▸ **WORK TO COMPLETE**:
**A.** Decide whether each statement agrees with the coop thread below, answering yes or no and quoting the words of the thread that settle it. (i) The trim paint was left over from the house build. (ii) Mrs Slippy chose Barn Red for the door. (iii) Sylie says a run should generally be at least twice the coop's size in length.
**B.** In the coop thread below, what design did Slippy draw on the leftover piece of metal roofing?

▸ **SOURCE TEXT**:
┄┄┄┄┄┄┄┄┄┄┄┄┄┄┄┄┄┄┄┄

Tedious work but got the trim on the Chicken Run painted and finished. Mrs Slippy and I put up the Hardware Cloth last evening and I'm telling you, I'd rather fight 3 drunk monkeys than put up 4' Hardware Cloth!










Sugar Snap Peas are ready for pickin'. Best free dog treats you can find I kid you not!...and dang good sauteed in some bacon grease, salt and pepper!








Looks like we got a tired Red Dog on the porch! She worked hard supervising today. 









Tomorrow, I'll build the Dust Bath area and a few Roosting Beams inside the Run and Coop. What a great day!


----------



## robin416

I have to ask, who chose the colors? Because someone missed their calling for color design. I absolutely love the look of that little building. 

Working with metal of any kind is the worst. I swear it reaches up and grabs at you when you're not looking. 

Ah but the supervisor looks like it was a job well done and now it's time to relax.


----------



## Slippy

robin416 said:


> I have to ask, who chose the colors? Because someone missed their calling for color design. I absolutely love the look of that little building.
> 
> Working with metal of any kind is the worst. I swear it reaches up and grabs at you when you're not looking.
> 
> Ah but the supervisor looks like it was a job well done and now it's time to relax.


Why thank you Sweet Robin! And Yes Ma'am, metal is evil...especially since I'm a lumber man!

Mrs Slippy picked out the Haint Blue paint for the door, she knows its one of my favorite colors! We had the Sherwin Williams Barn Red paint leftover from our barn and the trim color is Sherwin Williams Rice Grain also left over from our house build!










I got bored waiting on paint to dry so I took a piece of metal roofing that I had leftover and drew out the design for the Alabama State Flag. I may hang it on the Coop or the barn.

Mrs Slippy claims I should have been an interior designer/architect but I certainly don't look the part!!!

Now if you will pardon me, its time for some Slippy time (I never mix alcohol and firearms but they do make a nice photo!)...


----------



## robin416

So it was really a collaboration and it works so very well. I keep looking at it wondering how that would look on my house. In case you can't tell, I'm color challenged.

Do not put that on the coop!!! That coop shines all on it's own. Either on the wire or on the barn so it doesn't take away from that look. 

Seeing that pic reminded me I have an item I need to add to my shopping list. No not weaponry, not spirits either. You got it. As much as I hate to give up my old tape it's time to put it to rest. 

I'm already trying to get my screw gun apart to retrieve my favorite bit holder. The clutch choked and won't release it.


----------



## Sylie

HI Slippy 
Did I miss the run dimensions somewhere? It looks to be about the same size as the coop, are you sure that's going to be big enough? You generally want the run at least twice the size of the coop in length, the girls has gots to has their running space! haha


----------



## robin416

Is that a 20V Dewalt I see in the one pic? That's what I'm trying to tear down to get at my bit holder.


----------



## robin416

Sylie said:


> HI Slippy
> Did I miss the run dimensions somewhere? It looks to be about the same size as the coop, are you sure that's going to be big enough? You generally want the run at least twice the size of the coop in length, the girls has gots to has their running space! haha


I think he said the size in an earlier post but I think he's going to let them free range once they know where home is.

┄┄┄┄┄┄┄┄┄┄┄┄┄┄┄┄┄┄┄┄

Text extracted from each page
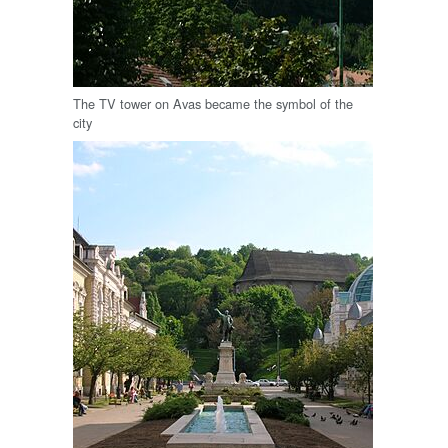
The TV tower on Avas became the symbol of the
city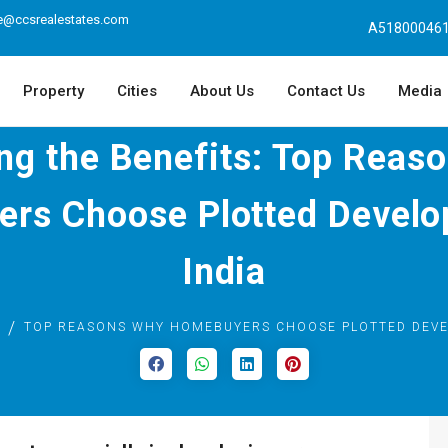
e@ccsrealestates.com
A518000461
Property
Cities
About Us
Contact Us
Media
ing the Benefits: Top Reas
rs Choose Plotted Develo
India
TOP REASONS WHY HOMEBUYERS CHOOSE PLOTTED DEVE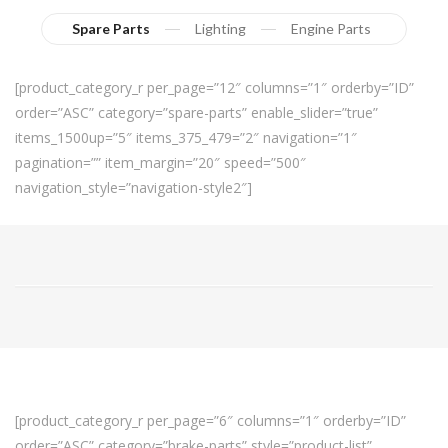
Spare Parts
Lighting
Engine Parts
[product_category_r per_page=”12″ columns=”1″ orderby=”ID”
order=”ASC” category=”spare-parts” enable_slider=”true”
items_1500up=”5″ items_375_479=”2″ navigation=”1″
pagination=”” item_margin=”20″ speed=”500″
navigation_style=”navigation-style2″]
[product_category_r per_page=”6″ columns=”1″ orderby=”ID”
order=”ASC” category=”brake-parts” style=”product-list”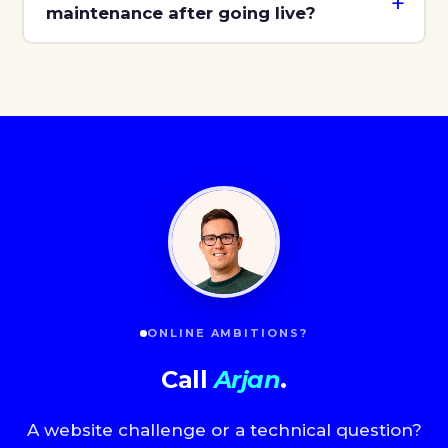
maintenance after going live?
ONLINE AMBITIONS?
Call
Arjan
.
A website challenge or a technical question?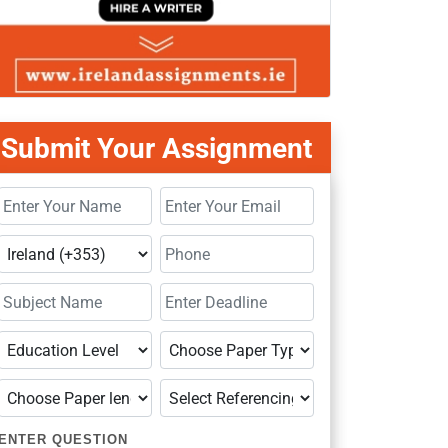
Submit Your Assignment
ENTER QUESTION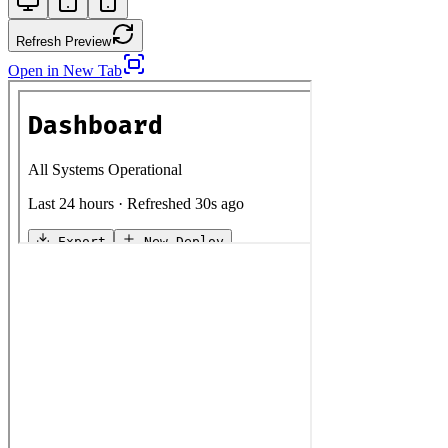
Refresh Preview
Open in New Tab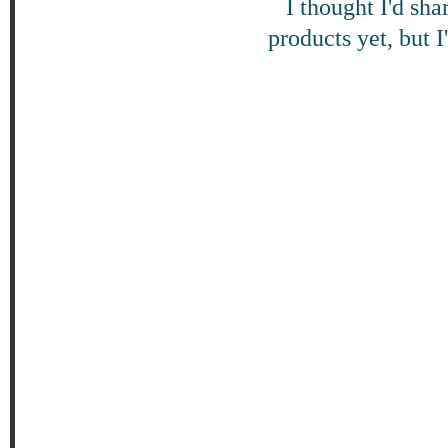
I thought I'd sha
products yet, but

┄┄┄┄┄┄┄┄┄┄┄┄┄┄┄┄┄┄┄┄

▸ **RESULTS FOR THE EXERCISE**:
**A.**
(i) Yes: "the trim color is Sherwin Williams Rice Grain also left over from our house build!"
(ii) No: "Mrs Slippy picked out the Haint Blue paint for the door"
(iii) Yes: "You generally want the run at least twice the size of the coop in length"

**B.** The Alabama State Flag.